Ovadia: «Tutte le culture
sono nate da migrazioni»

L’attore e drammaturgo alle Primavere di Como:

«Veniamo tutti dall’Africa, siamo tutti fratelli»

Buon compleanno grida il pubblico, Moni Ovadia ringrazia.

«Ricordo che ad ogni compleanno mio padre mi diceva: “è arrivato il momento che tu metta la testa a posto”». Risate dal teatro, tutto esaurito per il secondo appuntamento con le Primavere di Como che ha registrato le 1100 prenotazioni.

Oggi è il 70esimo compleanno di Moni Ovadia e l’attore e drammaturgo lo ha festeggiato con uno spettacolo di parole e musica in alternanza armonica, introdotto dallo struggente connubio di tango argentino e musica celtica proposto dal duo Keltango, nato dall’incontro di Fabius Constable e Irina Solinas, entrambi convinti sostenitori dell’importanza della contaminazione stilistica in ambito musicale.

Attore teatrale, drammaturgo, scrittore, compositore e cantante italiano, nato in Bulgaria e di ascendenza ebraica sefardita, Moni Ovadia è egli stesso un’espressione della commistione di culture che ci pervade. Il suo spettacolo è stato accompagnato dalla vivacità della fisarmonica di Denio nMarenco e del violino di Maurizio Dehò, suoni e contaminazioni dall’est.

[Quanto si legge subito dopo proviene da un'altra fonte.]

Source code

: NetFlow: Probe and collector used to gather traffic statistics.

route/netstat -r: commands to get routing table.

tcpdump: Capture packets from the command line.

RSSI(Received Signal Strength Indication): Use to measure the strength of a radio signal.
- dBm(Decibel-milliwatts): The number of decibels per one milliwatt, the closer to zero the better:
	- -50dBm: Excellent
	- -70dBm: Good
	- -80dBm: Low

L’assunto di partenza è: sì, siamo una società multietnica. È un dato di fatto, evidenza di esperienza.

«Noi tutti veniamo dal centro dell’Africa e siamo un solo uomo: l’uomo Sapiens sapiens africanus. Lo ha dimostrato Cavalli Sforza. Siamo tutti fratelli. E se non fossimo migrati saremmo ancora un gruppo di ominidi al centro dell’Africa». Tutte le culture che popolano la Terra sono nate dalle migrazioni. La prova è nella musica. «Perché la canzone napoletana commuove in ogni angolo del mondo? Il canto e la musica provano l’esistenza di uno statuto universale».

«Tutti i giovani si riconoscono in un ritmo che ha origine nel blues, che parla dell’anima di un popolo sofferente di schiavi, i neri portati in catene dall’ Africa, e quella musica, nel tempo e trasformata, è diventata paradigma di tutti i giovani del mondo. Frank Sinatra, the Voice, la voce dell’America, figlio dei migranti dall’Italia, diventa la voce del Paese che lo voleva emarginare. Vedete come è facile passare da una cultura all’altra?».